▶ **To-do item**:
Look through the data below. Pick out the lines holding the string "gerenciamento".

▶ **Raw data**:
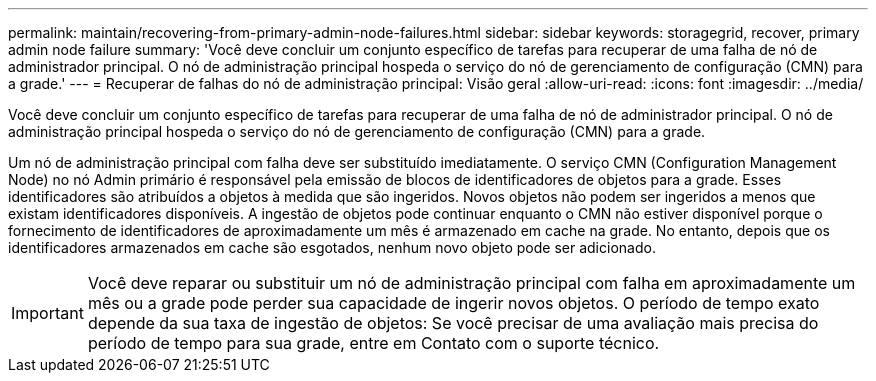 ---
permalink: maintain/recovering-from-primary-admin-node-failures.html 
sidebar: sidebar 
keywords: storagegrid, recover, primary admin node failure 
summary: 'Você deve concluir um conjunto específico de tarefas para recuperar de uma falha de nó de administrador principal. O nó de administração principal hospeda o serviço do nó de gerenciamento de configuração (CMN) para a grade.' 
---
= Recuperar de falhas do nó de administração principal: Visão geral
:allow-uri-read: 
:icons: font
:imagesdir: ../media/


[role="lead"]
Você deve concluir um conjunto específico de tarefas para recuperar de uma falha de nó de administrador principal. O nó de administração principal hospeda o serviço do nó de gerenciamento de configuração (CMN) para a grade.

Um nó de administração principal com falha deve ser substituído imediatamente. O serviço CMN (Configuration Management Node) no nó Admin primário é responsável pela emissão de blocos de identificadores de objetos para a grade. Esses identificadores são atribuídos a objetos à medida que são ingeridos. Novos objetos não podem ser ingeridos a menos que existam identificadores disponíveis. A ingestão de objetos pode continuar enquanto o CMN não estiver disponível porque o fornecimento de identificadores de aproximadamente um mês é armazenado em cache na grade. No entanto, depois que os identificadores armazenados em cache são esgotados, nenhum novo objeto pode ser adicionado.


IMPORTANT: Você deve reparar ou substituir um nó de administração principal com falha em aproximadamente um mês ou a grade pode perder sua capacidade de ingerir novos objetos. O período de tempo exato depende da sua taxa de ingestão de objetos: Se você precisar de uma avaliação mais precisa do período de tempo para sua grade, entre em Contato com o suporte técnico.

▶ **Solution to this task**:
summary: 'Você deve concluir um conjunto específico de tarefas para recuperar de uma falha de nó de administrador principal. O nó de administração principal hospeda o serviço do nó de gerenciamento de configuração (CMN) para a grade.' 
Você deve concluir um conjunto específico de tarefas para recuperar de uma falha de nó de administrador principal. O nó de administração principal hospeda o serviço do nó de gerenciamento de configuração (CMN) para a grade.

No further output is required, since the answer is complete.